Police have used fingerprints to identify people for over a century. Now, they have a new tool.

Technology enables them to identify faces to help tell who's on the right side of the law.

But as this innovation gains popularity within law enforcement, it's also drawing criticism from those who say it puts people's privacy at risk.

Currently, to verify someone's identity, officers have to type a name into a computer to see if it comes up with a match in various databases. Now, as CBS News Correspondent Elaine Quijano reported, there's mobile technology enabling police to perform that same check in an instant.

Sean Mullin, president of BI2 Technologies, which helps makes the face recognition tech, explained, "We've combined the capabilities and strength of a smartphone device with three biometrics -- fingerprint, iris recognition, and facial recognition."

The new devices cost $3,000 each and attach to the backs of smart phones.

Mullin explained that users take a photo, then use the technology to match it against an existing database over a wireless connection. The device will bring back the face of anyone it thinks the person is -- and two additional likely candidates.

With the device, police will instantly be able to check to see whether the face is that of someone with a criminal record.

Mullin, whose company developed the technology, says there are protections in place to ensure it can't be misused.

Quijano asked, "How foolproof is this technology?"

Mullin replied, "None of the data stays on the device. It can only be used by authorized individuals who are pre-authenticated on the network and on the device."

But some argue that scanning faces is a no different than a search requiring a warrant. There are also fears that this unregulated technology puts the privacy of law-abiding citizens at risk.

John Reinstein, legal director of the ACLU of Massachusetts, told CBS News, "The fact that they're agreeing voluntarily not to retain information doesn't keep them from deciding at some point in the future that they will."

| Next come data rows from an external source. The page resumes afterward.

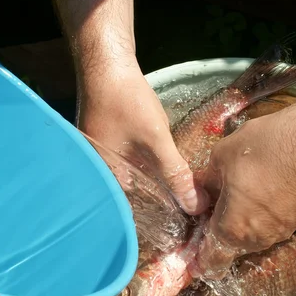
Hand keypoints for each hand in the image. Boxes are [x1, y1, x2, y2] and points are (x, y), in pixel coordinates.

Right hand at [78, 55, 208, 214]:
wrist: (108, 65)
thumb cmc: (127, 102)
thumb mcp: (156, 141)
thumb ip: (176, 174)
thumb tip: (196, 207)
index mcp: (104, 180)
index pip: (131, 215)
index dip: (157, 224)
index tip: (181, 230)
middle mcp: (100, 176)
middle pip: (133, 203)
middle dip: (159, 210)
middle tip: (187, 219)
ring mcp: (103, 161)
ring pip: (134, 186)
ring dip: (156, 193)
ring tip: (183, 205)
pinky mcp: (110, 149)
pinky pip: (132, 171)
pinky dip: (149, 176)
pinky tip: (167, 179)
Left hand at [191, 99, 295, 278]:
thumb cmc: (265, 147)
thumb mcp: (222, 156)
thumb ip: (206, 182)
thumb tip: (198, 194)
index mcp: (233, 228)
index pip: (211, 259)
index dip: (199, 261)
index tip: (191, 258)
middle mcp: (257, 238)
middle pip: (231, 249)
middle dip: (217, 238)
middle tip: (207, 215)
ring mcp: (280, 232)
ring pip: (250, 238)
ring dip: (238, 227)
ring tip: (230, 201)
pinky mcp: (295, 220)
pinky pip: (267, 227)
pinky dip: (256, 218)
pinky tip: (252, 196)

The device has already been tested in Plymouth County, Mass. Sheriff Joseph McDonald plans to outfit a handful of his deputies this fall.

McDonald said, "It's going to allow that officer on the street to get virtually instantaneous access to that database, to retrieve that information very, very quickly."

McDonald says he also understands the concerns the device raises over civil liberties and privacy. His guidance to his deputies is to not use facial recognition unless they suspect some sort of criminal activity has occurred.

He explained, "There has to be some sort of contact, some sort of reasonable circumstance under which the officer would employ that technology."

Quijano added on "The Early Show" that the company, BI2, has orders from about 40 law enforcement agencies to deliver around 1,000 devices. This same kind of portable technology has been used in the past by the military to identify people, including possible terrorists in Iraq and Afghanistan.